Barthold Kuijken

Baroque flute

Born in 1949, Barthold Kuijken grew up in an environment where music held pride of place: two of his older bothers studied music and were passionate about early music. He began studying the flute in Bruges and continued his studies at the conservatoires of Brussels and the Hague. During this time, he played early music most often on the recorder.

By happy coincidence, he found an excellent original traverse. With its help, and in studying other instruments conserved in numerous museums and private collections, while at the same time consulting manuscripts from the 17th and 18th centuries, he became a self-taught specialist in the interpretation of early music on original instruments. He is the flute player in the baroque orchestra La petite Bande, and gives chamber music concert s throughout the world. Since 1986 he has become more and more interested in orchestral conducting, and has recorded Mozart’s Gran partita and the concertante suites of J.S. and J.L. Bach.
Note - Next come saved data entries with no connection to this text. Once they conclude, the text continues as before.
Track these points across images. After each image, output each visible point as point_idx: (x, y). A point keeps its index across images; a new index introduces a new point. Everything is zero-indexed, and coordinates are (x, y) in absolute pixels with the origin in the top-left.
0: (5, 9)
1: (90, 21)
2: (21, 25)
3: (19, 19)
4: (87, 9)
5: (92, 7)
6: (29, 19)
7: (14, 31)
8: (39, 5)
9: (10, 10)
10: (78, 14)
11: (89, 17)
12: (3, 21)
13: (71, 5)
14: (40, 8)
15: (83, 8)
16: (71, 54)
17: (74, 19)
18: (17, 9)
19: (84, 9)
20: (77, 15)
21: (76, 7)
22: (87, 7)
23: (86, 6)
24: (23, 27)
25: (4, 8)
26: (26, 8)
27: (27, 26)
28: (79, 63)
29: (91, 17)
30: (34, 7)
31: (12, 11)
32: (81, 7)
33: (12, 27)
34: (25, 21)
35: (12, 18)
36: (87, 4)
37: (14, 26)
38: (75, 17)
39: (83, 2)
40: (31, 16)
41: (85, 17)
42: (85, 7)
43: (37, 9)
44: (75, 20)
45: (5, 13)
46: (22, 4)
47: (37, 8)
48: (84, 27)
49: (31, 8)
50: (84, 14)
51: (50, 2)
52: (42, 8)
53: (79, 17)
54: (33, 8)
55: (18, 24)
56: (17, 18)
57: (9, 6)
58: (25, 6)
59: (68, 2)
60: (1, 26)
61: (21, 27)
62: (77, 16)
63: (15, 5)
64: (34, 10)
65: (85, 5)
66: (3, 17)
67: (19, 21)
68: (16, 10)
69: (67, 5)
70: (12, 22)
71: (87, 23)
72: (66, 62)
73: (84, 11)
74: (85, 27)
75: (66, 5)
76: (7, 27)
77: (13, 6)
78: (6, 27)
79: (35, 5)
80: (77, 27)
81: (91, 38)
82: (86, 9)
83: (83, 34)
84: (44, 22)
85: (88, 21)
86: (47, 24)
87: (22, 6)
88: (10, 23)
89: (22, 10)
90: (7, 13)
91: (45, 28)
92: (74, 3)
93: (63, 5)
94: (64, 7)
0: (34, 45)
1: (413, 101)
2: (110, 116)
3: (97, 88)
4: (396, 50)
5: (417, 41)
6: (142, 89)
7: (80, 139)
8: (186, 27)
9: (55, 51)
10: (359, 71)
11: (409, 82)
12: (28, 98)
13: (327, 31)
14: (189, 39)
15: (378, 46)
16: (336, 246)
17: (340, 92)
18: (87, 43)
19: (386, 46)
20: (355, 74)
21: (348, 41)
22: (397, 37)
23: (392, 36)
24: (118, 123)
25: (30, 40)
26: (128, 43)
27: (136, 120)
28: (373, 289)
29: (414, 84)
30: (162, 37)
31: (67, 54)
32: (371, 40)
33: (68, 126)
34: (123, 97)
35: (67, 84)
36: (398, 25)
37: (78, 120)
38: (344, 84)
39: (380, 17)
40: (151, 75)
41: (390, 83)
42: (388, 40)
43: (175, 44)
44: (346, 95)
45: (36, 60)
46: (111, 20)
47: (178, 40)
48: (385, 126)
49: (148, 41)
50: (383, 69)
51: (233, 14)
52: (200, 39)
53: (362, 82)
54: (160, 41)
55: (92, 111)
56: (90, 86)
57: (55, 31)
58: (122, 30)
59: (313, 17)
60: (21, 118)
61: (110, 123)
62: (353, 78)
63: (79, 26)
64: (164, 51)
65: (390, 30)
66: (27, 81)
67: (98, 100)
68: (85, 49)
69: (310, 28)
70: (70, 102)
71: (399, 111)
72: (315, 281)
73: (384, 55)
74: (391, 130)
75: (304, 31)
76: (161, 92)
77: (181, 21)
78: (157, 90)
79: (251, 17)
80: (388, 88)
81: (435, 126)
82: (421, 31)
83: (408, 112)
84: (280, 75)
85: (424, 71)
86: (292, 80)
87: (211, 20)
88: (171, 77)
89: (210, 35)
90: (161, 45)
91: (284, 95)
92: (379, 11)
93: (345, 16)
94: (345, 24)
He is often invited as a member of the jury in international competitions, or to give masterclasses of early music. For Breitkopf & Härtel, he has published a new critical edition with commentary on the flute works by J.S. Bach (Urtext). As professor of baroque flute in the Royal Conservatoires of Brussel and The Hague (until 2014), he has trained a large number of excellent young flute players. In 2007 he obtained the first Doctorate in music in Belgium (VUB – Free Dutch-speaking University of Brussels). His essay The Notation is not the Music – Reflections on Early Music Practice and Performance was published by Indiana University Press in 2013.